This document describes how to train a model with the awesome TinyLlama codebase. And a large part of this README is borrowed from the TinyLlama README.
You can choose to install the dependencies manually or use the provided Docker image. The Docker image is recommended for a hassle-free setup. If you choose to install the dependencies manually, please follow the instructions below.
You should install PyTorch with CUDA support, along with xformers and Flash-Attention 2.
- CUDA 11.8 installed on your system
First, you should install the nightly build of PyTorch with CUDA support:
pip install --index-url https://download.pytorch.org/whl/nightly/cu118 --pre 'torch>=2.1.0dev'
pip install -U xformers --index-url https://download.pytorch.org/whl/cu118
Next, we'll install Flash-Attention 2 and its associated operators:
git clone https://github.com/Dao-AILab/flash-attention.git
cd flash-attention && \
python setup.py install && \
cd csrc/rotary && pip install . && \
cd ../layer_norm && pip install . && \
cd ../xentropy && pip install . && \
cd ../.. && rm -rf flash-attention
Finally, install the remaining required packages:
pip install -r requirements.txt tokenizers sentencepiece transformers wandb datasets huggingface_hub
Note
The build process for Flash-Attention may take 5 minutes or more.
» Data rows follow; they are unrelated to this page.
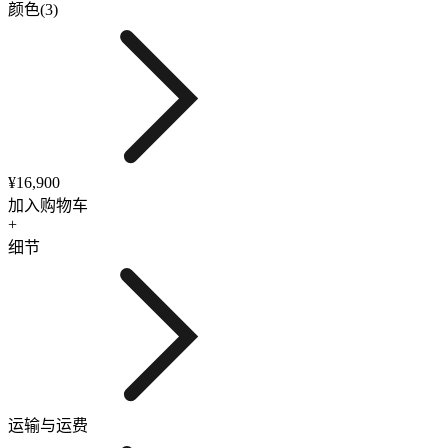
颜色(3)
¥16,900
加入购物车
+
细节
运输与运费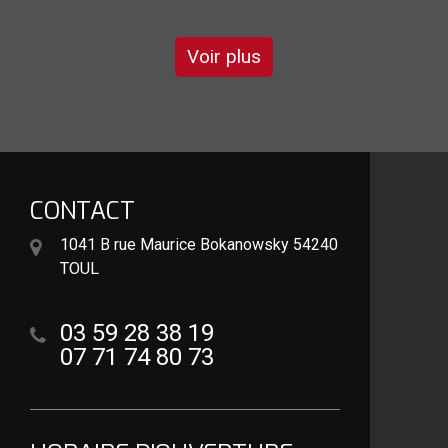
Voir plus
CONTACT
1041 B rue Maurice Bokanowsky 54240
TOUL
03 59 28 38 19
07 71 74 80 73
If you encounter any issues, ensure your CUDA installation is correct and compatible with the PyTorch version you're installing. It's recommended to use a virtual environment for this installation to avoid conflicts with other Python packages.
If you need any further assistance or encounter any issues during the installation, please don't hesitate to ask for help.
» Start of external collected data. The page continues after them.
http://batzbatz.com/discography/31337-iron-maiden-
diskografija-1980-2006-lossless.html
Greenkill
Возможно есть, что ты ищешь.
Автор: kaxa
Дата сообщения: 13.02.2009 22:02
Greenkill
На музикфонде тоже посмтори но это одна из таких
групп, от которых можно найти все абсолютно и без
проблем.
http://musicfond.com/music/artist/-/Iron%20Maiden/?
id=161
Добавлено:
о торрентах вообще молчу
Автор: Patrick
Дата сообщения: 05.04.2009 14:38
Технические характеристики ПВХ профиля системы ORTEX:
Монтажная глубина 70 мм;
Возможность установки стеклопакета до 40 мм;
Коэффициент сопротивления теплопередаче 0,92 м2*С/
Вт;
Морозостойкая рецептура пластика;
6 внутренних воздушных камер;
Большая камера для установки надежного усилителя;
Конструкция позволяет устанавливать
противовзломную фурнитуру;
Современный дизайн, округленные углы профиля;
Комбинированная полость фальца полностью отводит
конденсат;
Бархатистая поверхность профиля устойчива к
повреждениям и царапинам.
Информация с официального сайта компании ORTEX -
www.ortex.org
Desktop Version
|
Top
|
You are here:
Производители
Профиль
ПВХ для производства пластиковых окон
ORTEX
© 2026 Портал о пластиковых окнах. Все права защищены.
You can also use the following command to pull the already built Docker:
docker pull siviltaramqian/tinyllama:latest
And you may run the docker image along with the following command:
docker run --gpus all -it --rm siviltaramqian/tinyllama:latest ./pretrain_tinyllama_1m.sh 1
By default we use the wandb for collecting the data to avoid saving massive small models and logs on the local machine. If you want to use the wandb, you need to create an account on the wandb and get the API key. Then you should set the following environment variable in both pretrain_tinyllama_1m.sh
and pretrain_tinyllama_1b.sh
:
# wandb project name, entity, and API key
export WANDB_PROJECT=YOUR_PROJECT_NAME
export WANDB_ENTITY=YOUR_WANDB_ENTITY
export WANDB_API_KEY=YOUR_WANDB_API_KEY
Before training the model, you need to preprocess the data. We provide the easy-to-use script for preprocessing the data. You can use the following command to preprocess the data:
cd preprocess
bash run_preprocess.sh
By default you will first download the regmix-data-sample
from the HuggingFace and then preprocess the data. The JSONL data will be saved in the preprocess/sail/regmix-data-sample
directory, and the preprocessed data will be saved in the lit_dataset_regmix
directory.
After preprocessing the data, you can train the model using the following command:
./pretrain_tinyllama_1m.sh 1
The passed argument is the configuration index. After the setup described in mixture_config, you should have 512 configurations for training the proxy models. You can change the configuration index to train different configurations. The training of 1M models should take around 20 minutes to finish on a single A100 GPU, which is pre-trained on 1B tokens.
You can also train a larger model using the following command:
./pretrain_tinyllama_1b.sh regmix
The regmix is the configuration name for the 1B model. The full configuration is stored in the mixture_config/config_1b directory. The training of 1B models should take around 2 days to finish on 8 x A100 GPU, which is pre-trained on 25B tokens.